Another possibility is to change your experimental design. Larger data sets, if feasible, can lead to more concentrated likelihood functions that vary less from simulation to simulation. Similarly introducing auxiliary data from external sources can help compensate for degenerate behavior and lead to much more homogenous likelihood behavior.

If sufficient domain expertise isn’t available or modified experimental design isn’t possible, however, then you’ll have to confront how to accurately fit the wide range of possible posterior behaviors. Sometimes this can be accommodated with enough careful reparameterizations, but sometimes it just means that you don’t have the computational tool to explore the full range of behaviors of interest.
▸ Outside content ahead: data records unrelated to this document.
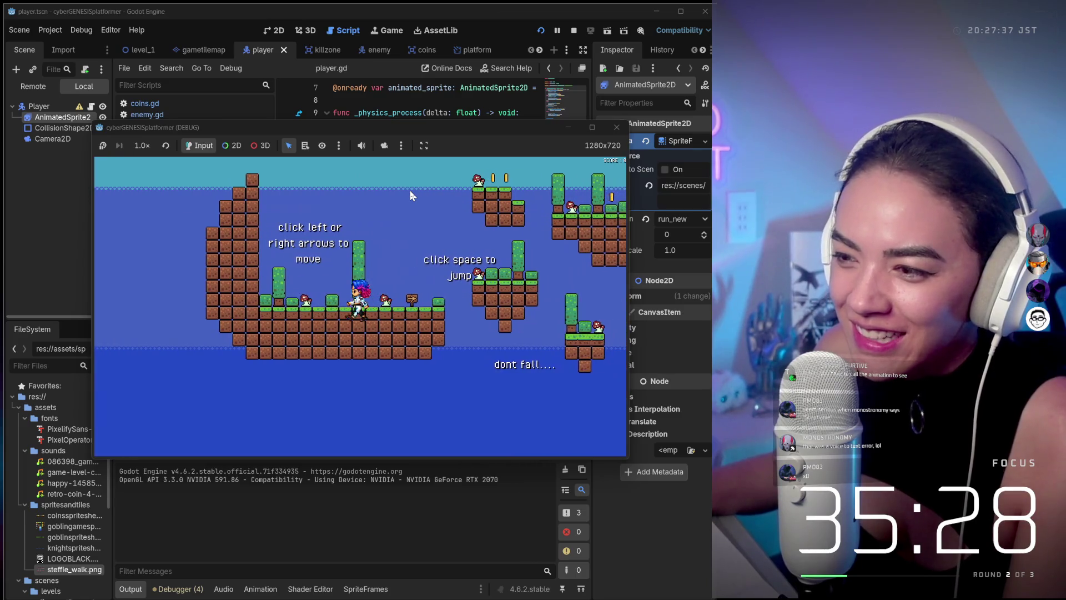
{"action": "key", "text": "Left"}
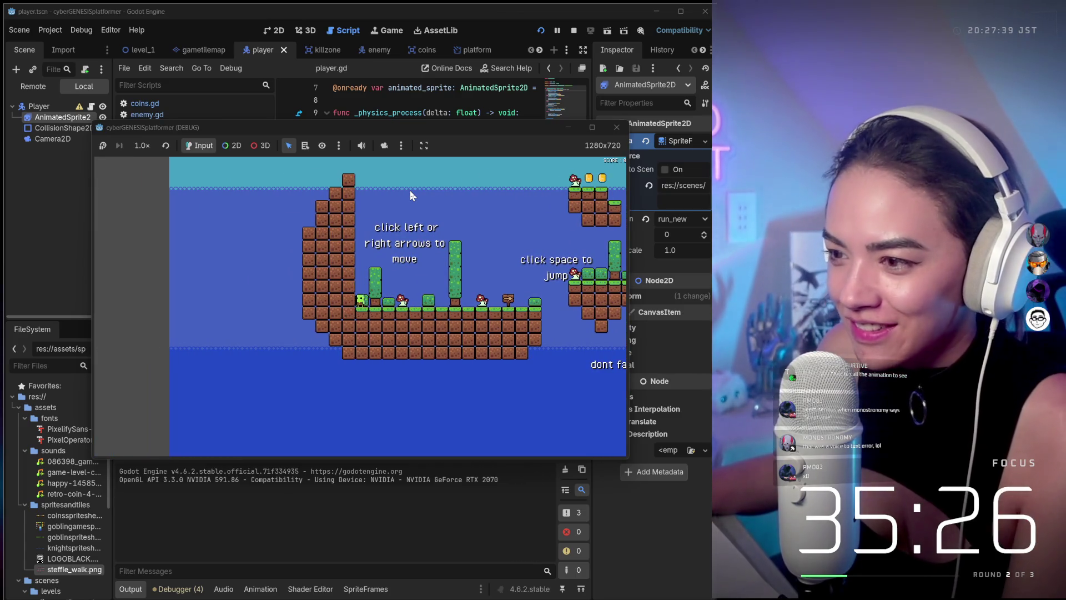
{"action": "key", "text": "Right"}
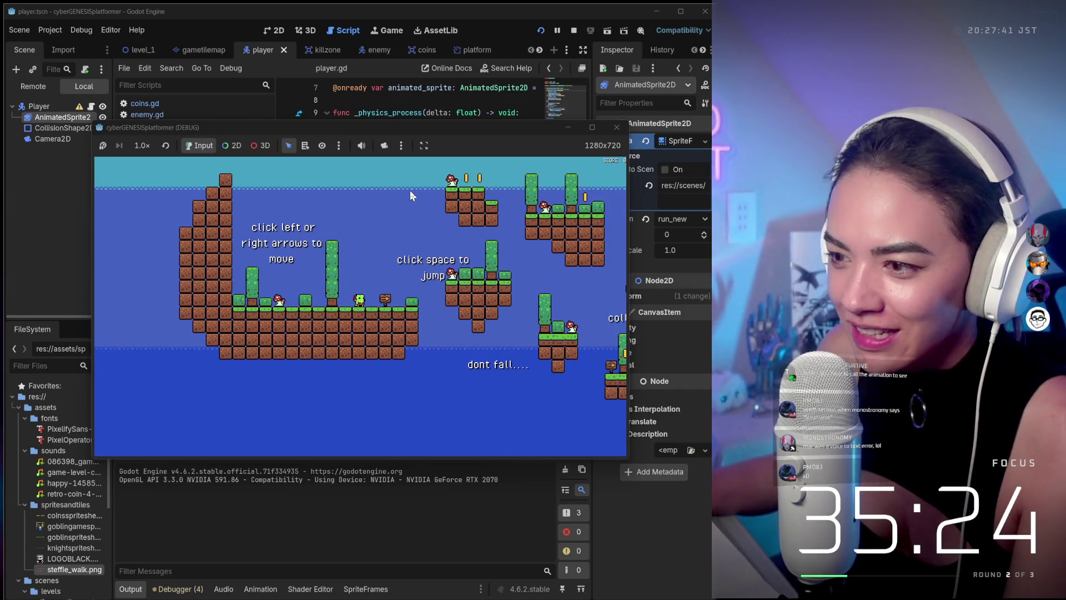
{"action": "key", "text": "Left"}
- Run the player across the level both ways, then stop the game and enlarge the output panel
{"action": "key", "text": "Right"}
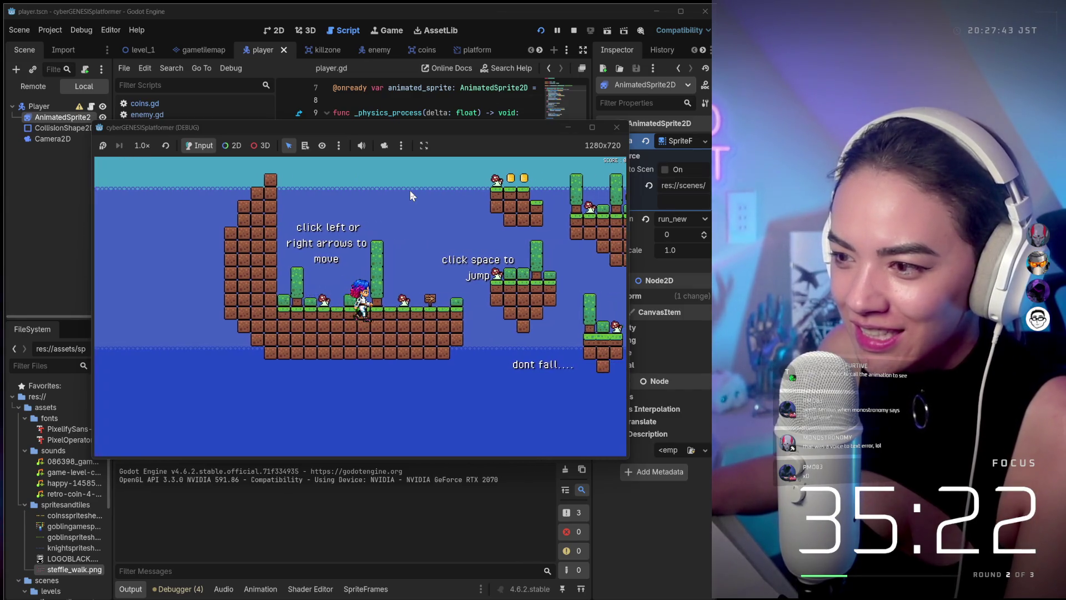
{"action": "key", "text": "Left"}
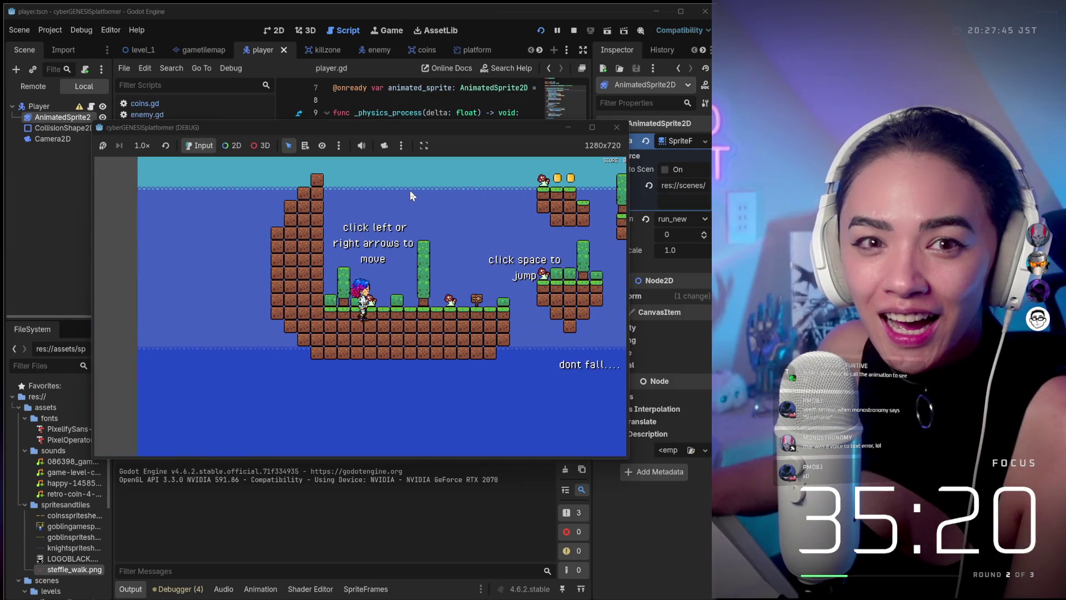
{"action": "key", "text": "Left"}
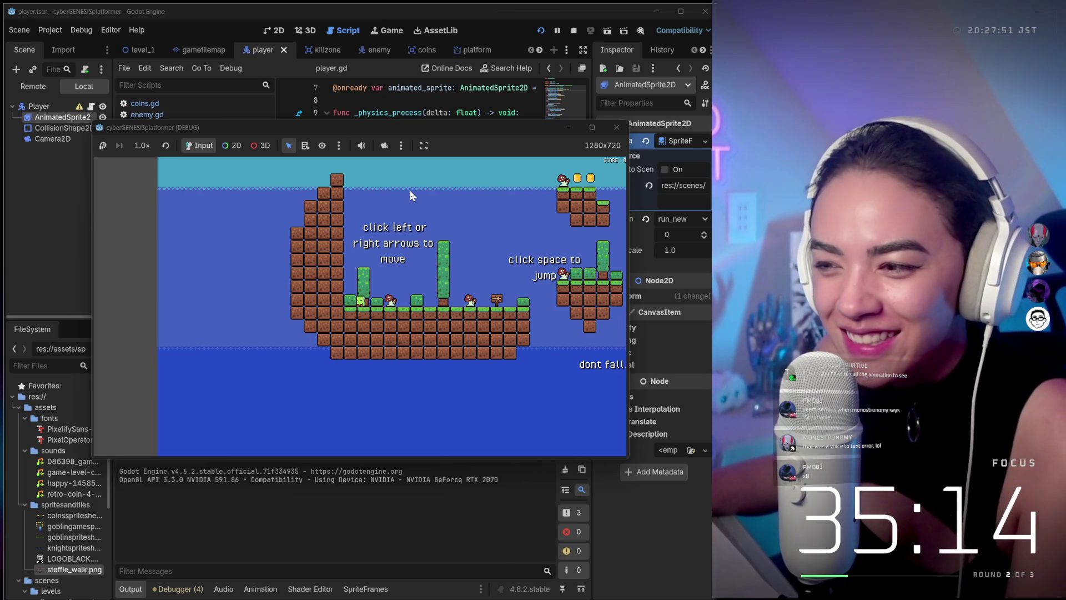
{"action": "key", "text": "Right"}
For more discussion see Identity Crisis, Towards A Principled Bayesian Workflow, and Towards A Principled Bayesian Workflow.

2 Likes

Thank you @martinmodrak , indeed my simulations will have more than 2 blocks but I just included two here as to make smaller self-contained example. Thank you very much for your reply. Will read it carefully, as well as your references.

1 Like

Thank you @betanalpha , this clarifies a lot of things for me. I will go through the case studies.